At the top of the line sits a new version of Orient's moon-phase watch, reference RK-AY0120A. It is a full (no "open heart") mother-of-pearl dial, similar to last year's MOP moon-phase model. The new dial is a very warm mix of golden-brown shades, matched to a complementary bronze-plated bezel and brown crocodile leather strap (a steel bracelet is also included). A very elegant combination indeed.

That said, there does not seem to be any real difference between the "M" version and previous moon phase references from the Classic collection, and the slightly higher price here probably just reflects the bezel plating.

You get the same F7M65 movement, a quality automatic 50-hour caliber with +15/-5 seconds per day accuracy, the same dimensions of 41mm width and 49mm length, Orient Star's SAR-coated sapphire crystal, etc. This model is limited to 350 pieces.


M42 Diver 1964 Titanium

Or, "M42 Diver 1964 2nd Edition F6 Date 200m Titanium" to be precise, as Orient is joining the Swiss trend of super-long names for watches, reference RK-AU0701B.

The new model is based on the "Diver 1964 2nd edition" released in 2022, with the main difference being that it's made of titanium – making it much lighter than the steel versions, at 113g vs. 175g. Many might also prefer the somewhat warmer and less bright shade of the Titanium finish, which makes it look less dressy and more "tool watch".

Again, all other technical and visual elements are the same – including case dimensions (41mm wide, 49.6mm long), movement (F6N47 with +25/-15 seconds per day accuracy), and dial design (only differing in the addition of "titanium" to the dial text).

The bracelet, too, is Titanium of course, inclusive of a diver's extension, but unlike the previous releases, no rubber band is included. The price is about 15% higher than the steel models, which is a reasonable premium for titanium.


M34 F7 Semi-skeleton

This is a new Orient Star semi-skeleton design, not radically different from previous semi-skeletons, yet it is modernized with a new movement, caliber F7F44, featuring +15/-5 seconds per day accuracy.

The first thing to notice about the new M34 watches is the mother-of-pearl dial. At closer look you can also appreciate tasteful little elements, like the tracks of the seconds sub-dial and the power reserve indicator.

The M34 line includes four references –

·         RK-BY0001A with a blue-green gradient dial, comes with a steel bracelet, and costs around 950 USD.

·         RK-BY0002A with a golden-brown dial, comes with a steel bracelet, and costs around 950 USD – now available only on Orient Star's online store.         

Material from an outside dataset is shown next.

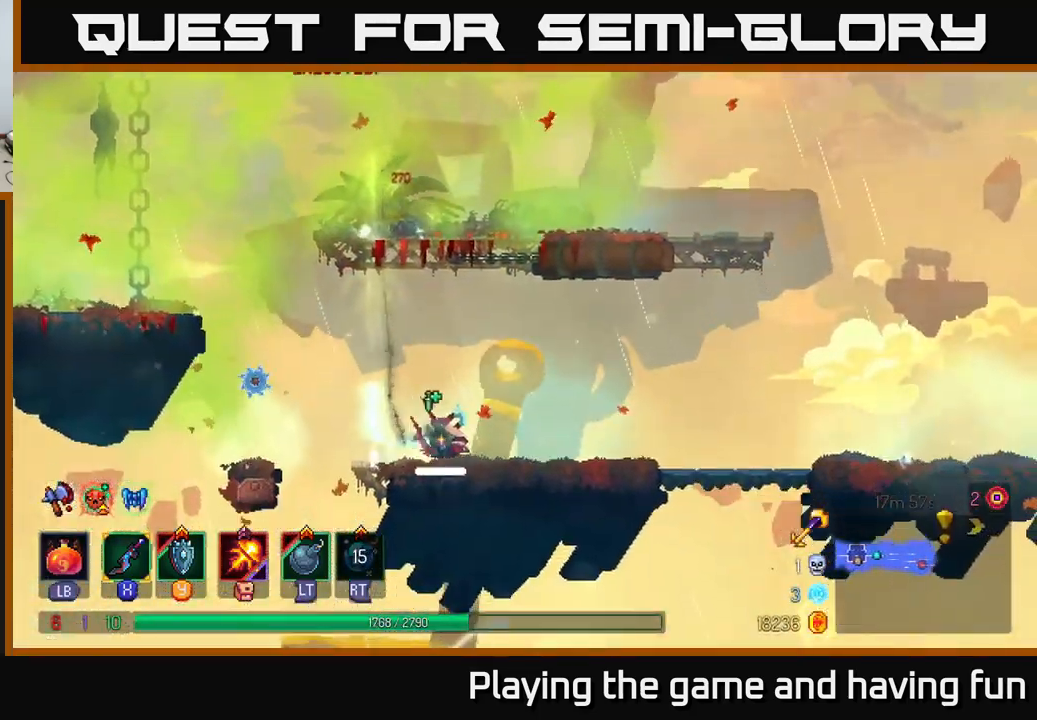
{"buttons": [], "left_stick": "right", "right_stick": "center", "events": [[84, "B", "down"], [150, "B", "up"]]}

·         RK-BY0003A with a blue-green dial, comes with a steel bracelet and leather strap, and costs a little over 1,000 USD – now available only on Orient Star's Prestige shops.

·         RK-BY0006A with a charcoal-grey dial, limited to 300 units, comes with a steel bracelet and leather strap, and costs a little over 1,000 USD.

All references feature a 40mm wide case, 47.3 long lug-to-lug, 13mm thick and having a 20mm lug width. The front and back crystals are sapphire, and water resistance is 100m.